The tax is calculated as a percentage of the gross DIR income amount (i.e. no expense deductions are allowed in calculating the tax): for non-treaty countries the percentages are 30% on dividends and royalties; 10% on interest.
Withholding tax is a 'final' tax. It is imposed under the Income Tax (Dividends, Interest and Royalties Withholding Tax) Act 1974 on 'outbound' income and is ascertained under section128B 11A of the Income Tax Assessment Act 1936 ('ITAA 1936').
Many exemptions from withholding tax exist, e.g. for fully franked dividends (and the franked part of a partly franked dividend), for interest paid on widely held debentures and for interest derived by a foreign resident in carrying on business in Australia at or through a permanent establishment (an Australian branch office for example).
DIR income to which withholding tax applies (and some DIR income expressly exempted from withholding tax) is generally rendered 'non-assessable' and 'non-exempt' income, meaning it is not included in the calculation of the recipient's 'taxable income', hence not included in an Income Tax Return, and does not form part of any income tax 'assessment'.
Withholding tax is due and payable at the expiration of 21 days after the end of the month in which the DIR recipient derived the DIR income. However, when a DIR payer withholds an amount the DIR recipient is automatically credited that amount against their Withholding Tax liability, regardless whether the DIR payer remits the withheld amount to the ATO or not.
If the DIR payer fails to withhold, the DIR recipient is still liable to the ATO for the underlying Withholding Tax. The Withholding Tax is due and payable at the expiration of 21 days after the end of the month in which the DIR recipient derived the DIR.

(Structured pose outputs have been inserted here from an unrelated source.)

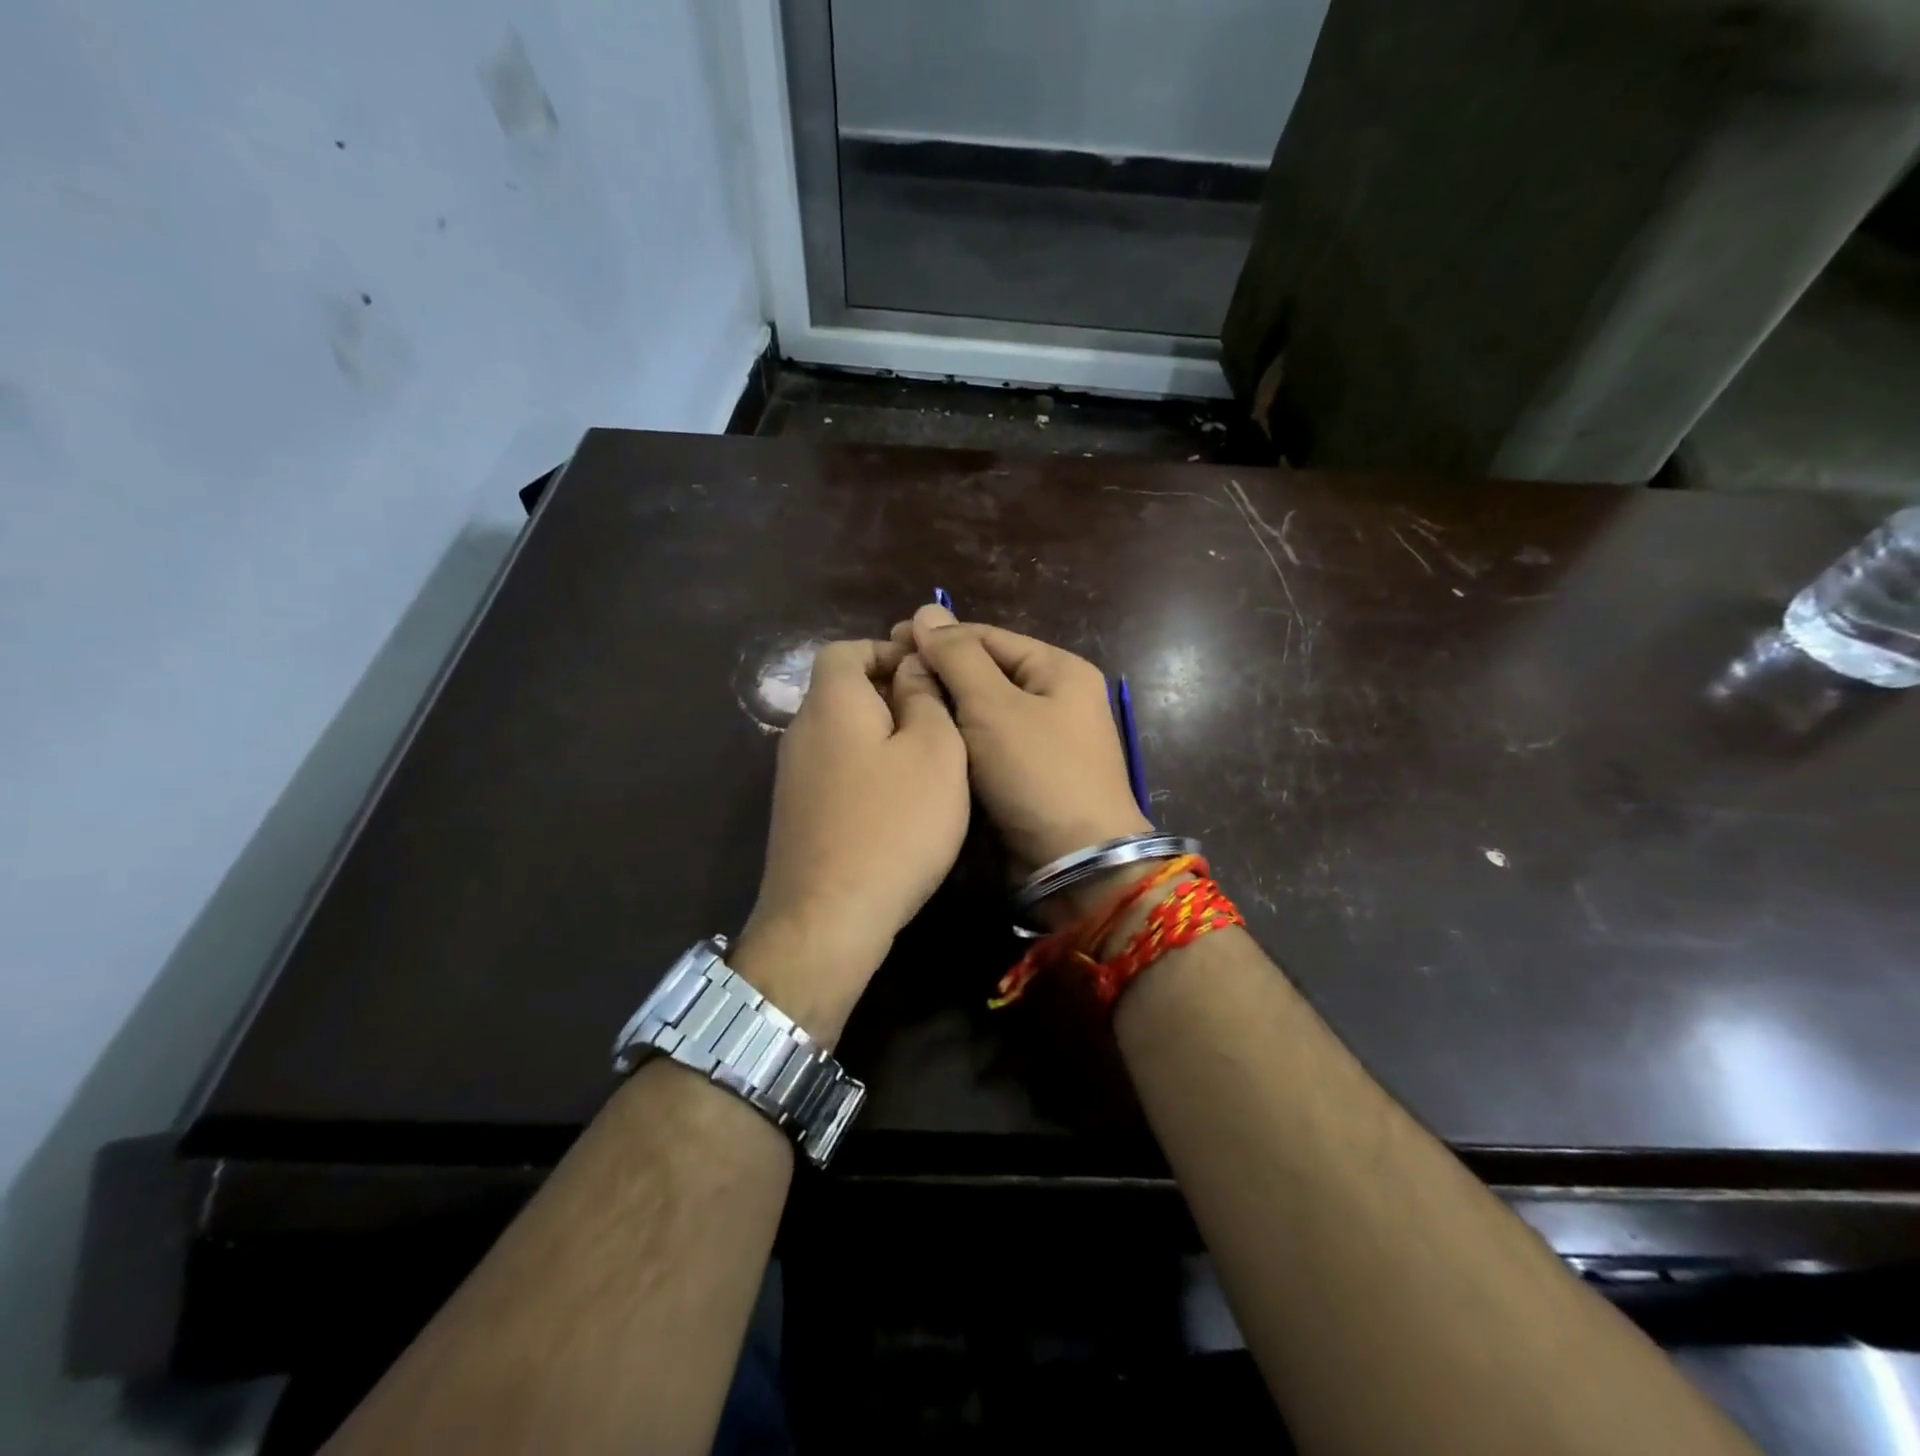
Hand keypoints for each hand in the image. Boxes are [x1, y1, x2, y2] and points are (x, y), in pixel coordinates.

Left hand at [730, 640, 969, 1042]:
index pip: (846, 649)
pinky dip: (866, 769)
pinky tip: (898, 802)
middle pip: (842, 691)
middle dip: (890, 693)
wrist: (829, 917)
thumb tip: (912, 667)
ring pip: (841, 733)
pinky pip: (836, 769)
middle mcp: (801, 731)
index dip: (887, 651)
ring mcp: (793, 776)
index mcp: (831, 702)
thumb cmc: (894, 823)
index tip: (929, 674)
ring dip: (881, 734)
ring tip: (927, 761)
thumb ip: (925, 698)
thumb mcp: (934, 751)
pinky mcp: (798, 814)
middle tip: (940, 719)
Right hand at [898, 605, 1151, 887]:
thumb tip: (926, 611)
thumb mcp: (994, 707)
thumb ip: (957, 657)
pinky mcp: (1029, 775)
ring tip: (894, 710)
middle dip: (938, 675)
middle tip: (885, 681)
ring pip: (982, 712)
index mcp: (1058, 669)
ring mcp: (1044, 739)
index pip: (987, 637)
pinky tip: (921, 742)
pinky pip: (986, 746)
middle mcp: (1055, 698)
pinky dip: (957, 742)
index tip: (888, 643)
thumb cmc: (1037, 774)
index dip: (938, 638)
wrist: (1076, 864)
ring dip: (944, 710)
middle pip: (985, 673)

A payer's obligation to withhold from interest or a royalty subsists even if the income is not actually paid over to the recipient but is reinvested, accumulated, capitalized, carried to any reserve, sinking fund or insurance fund however designated, or otherwise dealt with on behalf of the recipient or as the recipient directs. Examples include interest due and payable but capitalized on a loan that is rolled over for a further term, and royalties payable monthly but held over until year's end.
A person is deemed to have received an amount of ordinary income as soon as it is applied or dealt with in any way on the person's behalf or as it directs.

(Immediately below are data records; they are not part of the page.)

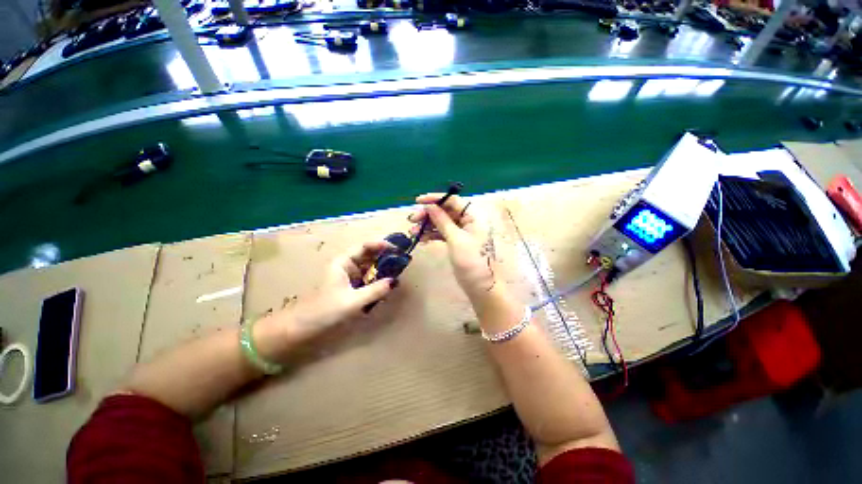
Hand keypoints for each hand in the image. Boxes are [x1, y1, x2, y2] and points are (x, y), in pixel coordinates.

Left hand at [292, 241, 396, 332]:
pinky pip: (369, 278)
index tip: (396, 249)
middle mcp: (347, 265)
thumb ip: (374, 291)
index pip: (364, 246)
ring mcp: (351, 276)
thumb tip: (395, 281)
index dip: (381, 245)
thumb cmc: (325, 310)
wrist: (304, 327)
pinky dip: (379, 278)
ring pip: (370, 266)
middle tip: (402, 258)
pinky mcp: (353, 286)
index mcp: (343, 262)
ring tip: (399, 268)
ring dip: (384, 266)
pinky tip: (388, 282)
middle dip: (385, 255)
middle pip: (369, 254)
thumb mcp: (352, 301)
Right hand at [409, 193, 497, 302]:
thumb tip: (429, 206)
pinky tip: (420, 239)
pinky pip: (442, 234)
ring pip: (442, 223)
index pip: (453, 201)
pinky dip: (432, 235)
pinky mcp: (456, 242)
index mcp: (473, 216)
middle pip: (446, 211)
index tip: (418, 201)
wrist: (480, 286)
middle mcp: (468, 221)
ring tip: (412, 231)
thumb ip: (442, 221)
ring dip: (427, 225)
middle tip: (412, 220)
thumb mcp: (455, 239)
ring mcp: (462, 232)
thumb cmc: (471, 261)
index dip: (435, 199)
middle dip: (428, 214)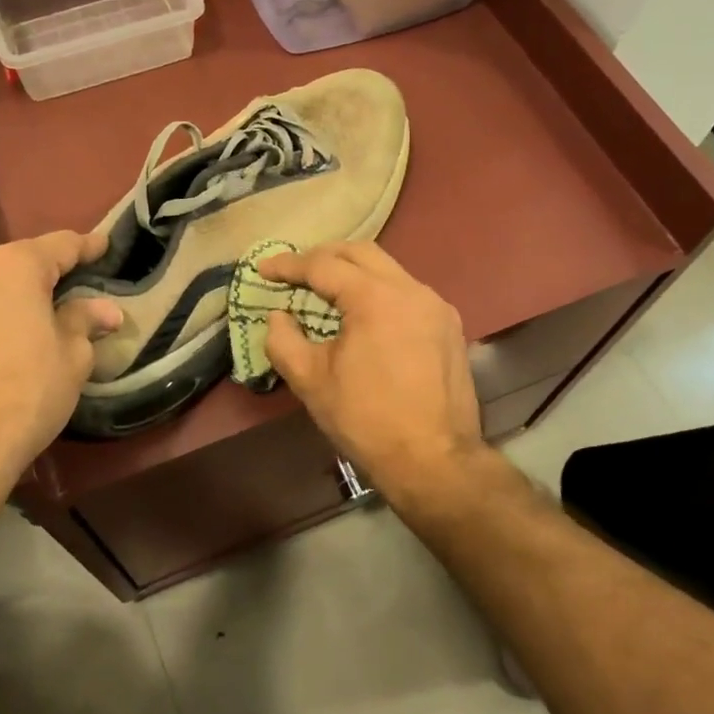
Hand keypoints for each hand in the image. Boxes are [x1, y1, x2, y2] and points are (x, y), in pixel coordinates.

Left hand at [0, 231, 121, 500]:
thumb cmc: (22, 397)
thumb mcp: (71, 360)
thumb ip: (84, 323)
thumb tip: (105, 310)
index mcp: (13, 267)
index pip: (59, 245)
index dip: (86, 247)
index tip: (102, 245)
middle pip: (16, 264)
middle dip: (44, 277)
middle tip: (70, 294)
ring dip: (8, 300)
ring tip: (29, 324)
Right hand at [259, 242, 483, 505]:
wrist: (434, 461)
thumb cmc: (366, 420)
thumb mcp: (311, 380)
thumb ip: (283, 339)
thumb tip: (278, 315)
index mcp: (376, 298)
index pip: (324, 266)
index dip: (289, 265)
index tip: (263, 268)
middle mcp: (411, 290)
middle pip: (361, 253)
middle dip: (324, 256)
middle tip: (296, 270)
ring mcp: (436, 306)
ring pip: (388, 270)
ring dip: (354, 272)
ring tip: (326, 290)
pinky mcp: (449, 327)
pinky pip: (407, 292)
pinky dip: (379, 291)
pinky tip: (365, 315)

The PAYG rules require a DIR payer to withhold from a payment if according to the payer's records relating to the DIR transaction the shareholder or other recipient has an address outside Australia. An entity in Australia receiving a DIR payment on behalf of a foreign resident must also withhold (TAA 1953 Sch 1 Subdivision 12-F).
As you are a non-resident, the income you receive from the project is non-assessable, non-exempt income; the project is not being carried on for a taxable purpose. Accordingly, you are not entitled to a deduction for expenses incurred in conducting a feasibility study.